Pada orangutan jantan yang tidak dominan (dengan tubuh yang lebih
kecil) pertumbuhan fisik dan kematangan seksualitas mereka akan tertahan
saat mereka melalui fase pertumbuhan dan tidak mengalami perubahan
hingga akhir hayat mereka. Seperti dikatakan oleh peneliti dari SNSF,
Lynda Dunkel dan mitranya dari Anthropological Museum of Zurich
University, pertumbuhan yang terhambat ini lebih sering muncul di
kalangan orangutan Sumatera dibanding saudara mereka di Kalimantan.
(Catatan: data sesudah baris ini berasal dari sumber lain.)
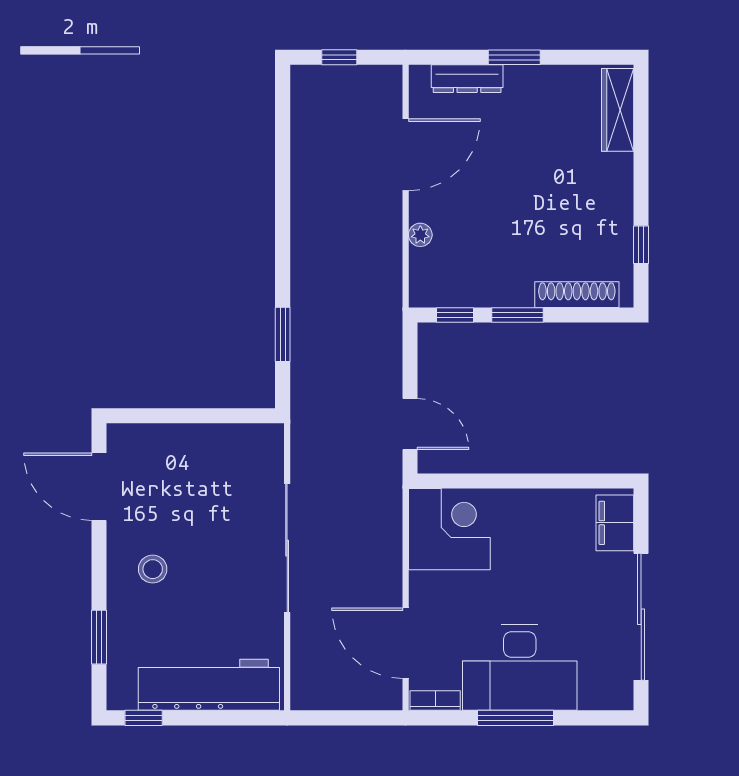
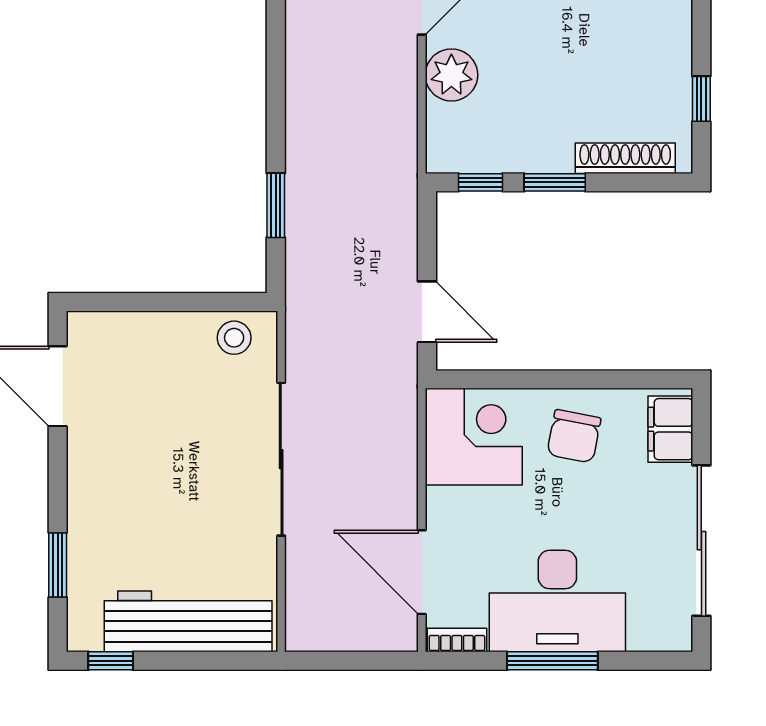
plant: (420, 235) -> (451, 75), width x1.88, depth x1.88
chair: (534, 529) -> (574, 436), added
stool: (153, 569) -> (234, 338), moved

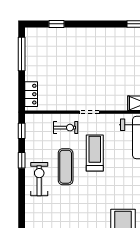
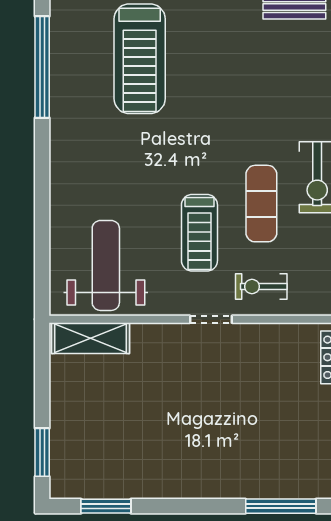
window: (56, 24) -> (281, 506), width x2.17

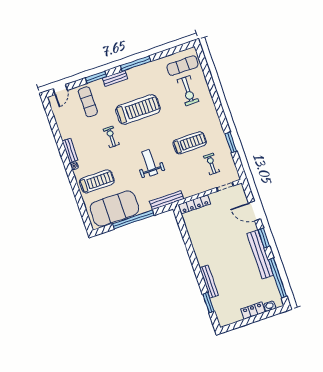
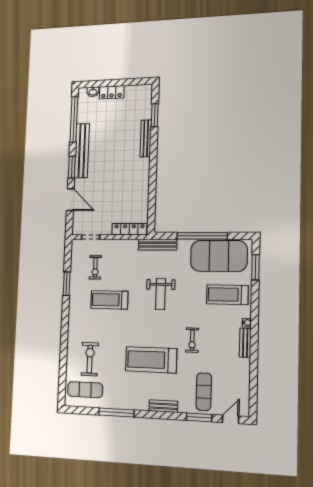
window: (136, 64) -> (116, 412), moved
window: (96, 77) -> (199, 417), moved
window: (83, 210) -> (256, 267), added

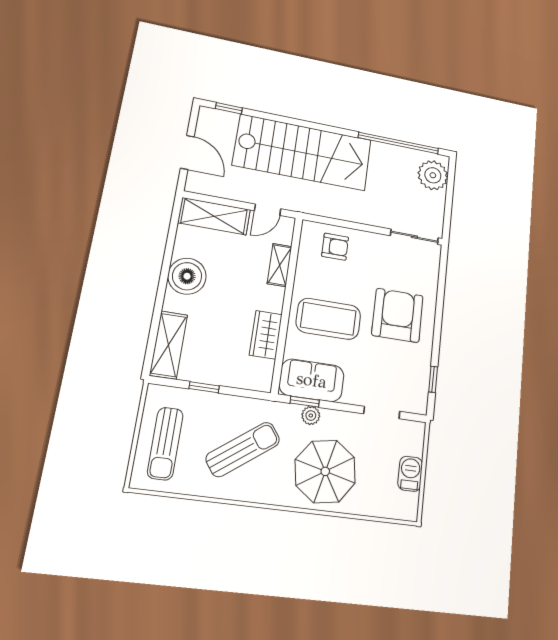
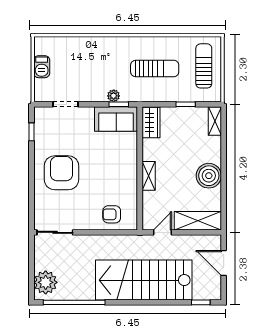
shelving: (280, 265) -> (149, 176), moved
armchair: (398, 315) -> (62, 173), turned 180
coffee table: (328, 319) -> (110, 162), removed
wardrobe: (266, 335) -> (151, 123), moved
shelving: (169, 345) -> (215, 121), width x0.67, depth x0.75
sun lounger: (243, 449) -> (155, 69), turned -144
parasol: (325, 471) -> (99, 61), removed

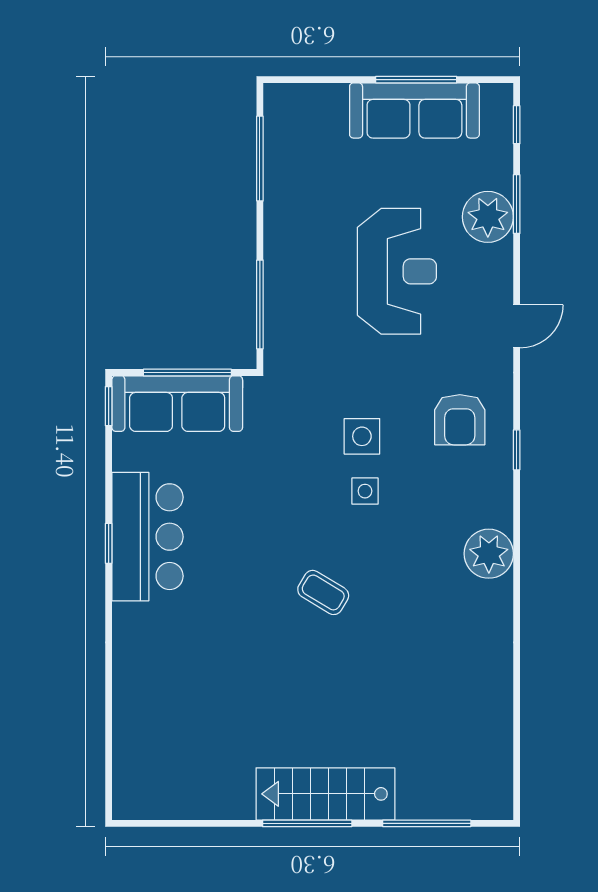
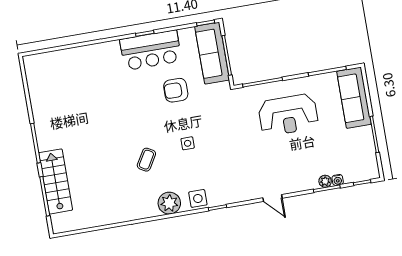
sofa: (414, 110) -> (354, 98), moved
water cooler: (502, 177) -> (338, 180), added
plant: (488, 217) -> (325, 181), width x0.53, depth x0.53
reception desk: (397, 271) -> (288, 115), moved
armchair: (460, 420) -> (176, 90), moved
side table: (362, 436) -> (198, 198), moved
coffee table: (323, 592) -> (146, 160), moved
stairs: (325, 794) -> (56, 181), moved

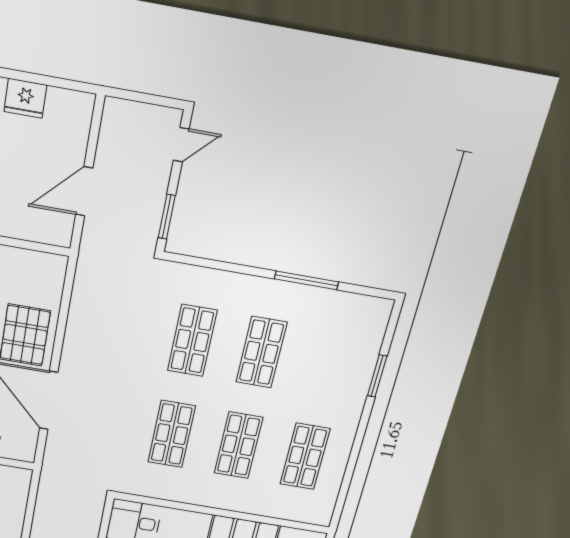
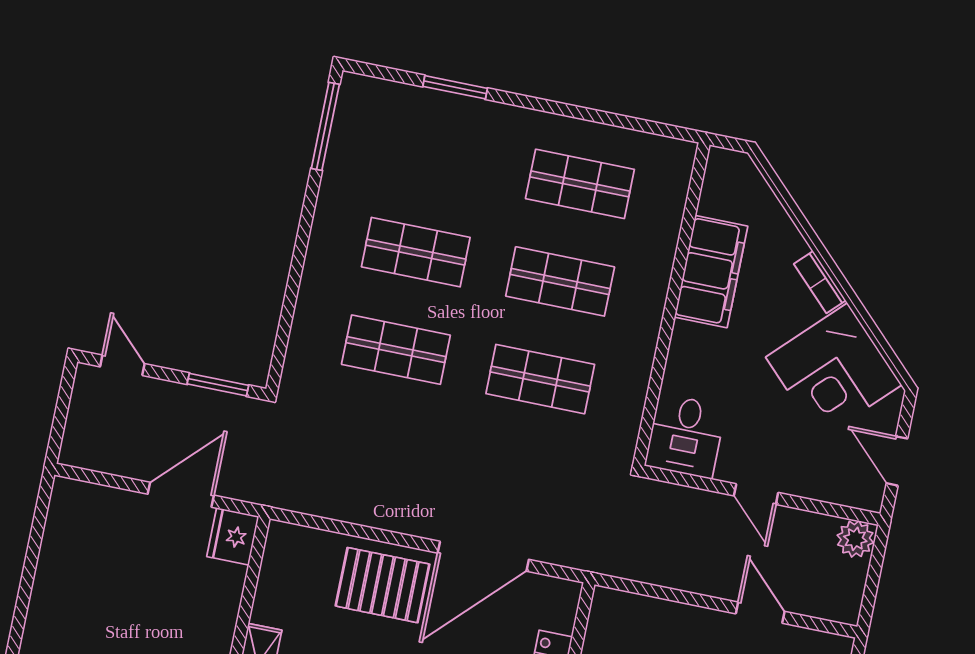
fridge: (25, 98) -> (233, 536), moved, turned 180
door: (84, 191) -> (181, 495), swing flipped
window: (306, 280) -> (325, 126), moved

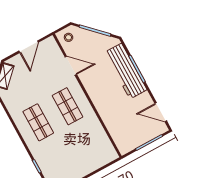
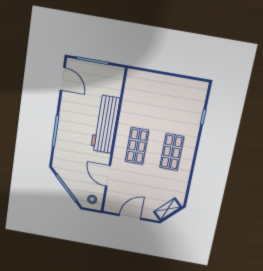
workbench: (126, 71) -> (105, 124), moved, turned 180

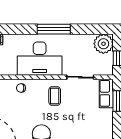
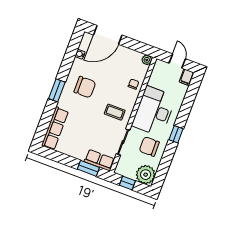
window: (54, 29) -> (176, 134), width x0.46
chair: (75, 50) -> (149, 146), added

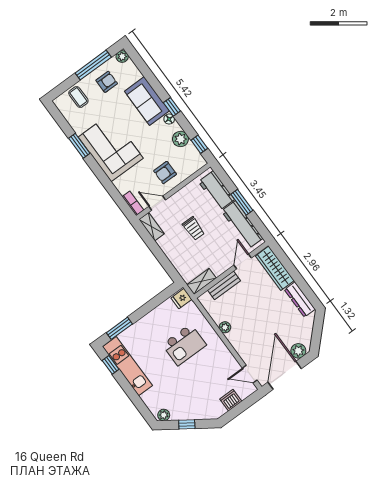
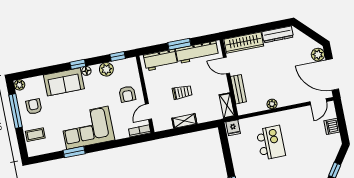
shelving: (152, 227) -> (184, 121), moved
Di Sumatera, selama melakukan penelitian selama lima tahun para
peneliti menemukan bahwa jumlah orangutan jantan yang tumbuh dewasa yang
tidak memiliki ciri fisik tambahan berupa bantalan pipi dan kantung
leher, dua kali lebih banyak dibanding yang memilikinya. Hal sebaliknya
terjadi di Kalimantan, orangutan jantan yang memiliki ciri khas ekstra
berupa bantalan pipi dan kantung leher, dua kali lipat lebih banyak
dibanding yang tidak.
Para pejantan yang begitu banyak di Kalimantan, seringkali terlibat
perselisihan memperebutkan betina yang subur. Dimana hal ini tidak
banyak terjadi di Sumatera, dimana orangutan jantan yang dominan
memonopoli hubungan dengan para betina. Faktor pendukungnya adalah,
seiring dengan jumlah makanan yang lebih banyak tersedia di hutan
Sumatera dibanding di hutan Kalimantan, si jantan dominan ini memiliki
lebih banyak waktu untuk memantau para betina di lingkungannya dan
mereka bisa mencegah pejantan lain yang memiliki bantalan pipi untuk
memasuki wilayah mereka, dan berhubungan lebih jauh dengan para betina
di sekitarnya.
Namun demikian, orangutan jantan yang bertubuh lebih kecil dan tidak
memiliki ciri fisik layaknya jantan dominan membuat mereka tidak menarik
perhatian si jantan dominan. Di Sumatera hal ini membuat mereka lebih
mudah untuk melakukan perkawinan dengan si betina, meski sebagian besar
atau sekitar 60% betina melakukan perlawanan dalam hal ini. Perkawinan
yang dipaksakan juga terjadi di Kalimantan. Di pulau ini, dimana
perselisihan antar-jantan seringkali terjadi dan nyaris tak pernah
dimenangkan oleh orangutan jantan berbadan kecil, make keuntungan dari
pertumbuhan yang tertahan tidak terjadi diantara orangutan jantan di
Kalimantan.
Fakta bahwa suplai makanan di hutan memiliki dampak yang kuat
terhadap kebiasaan kawin orangutan, hal ini menjadi sebuah fakta
mengejutkan bagi Dunkel. “Hal ini memperlihatkan bahwa organisasi kera
besar ini -dan mungkin juga nenek moyang kita- jauh lebih kompleks
dibanding yang diasumsikan selama ini. Seleksi alam, ternyata tidak
hanya membentuk penampilan fisik species, namun juga membentuk pola
perilaku sosial mereka terhadap lingkungan di sekitar mereka.
CITATION: Lynda P. Dunkel, Natasha Arora, Maria A. van Nordwijk, Sri
Suci Utami Atmoko, Angga Prathama Putra, Michael Krützen and Carel P.
van Schaik (2013). Variation in developmental arrest among male orangutans: a comparison between a Sumatran and a Bornean population.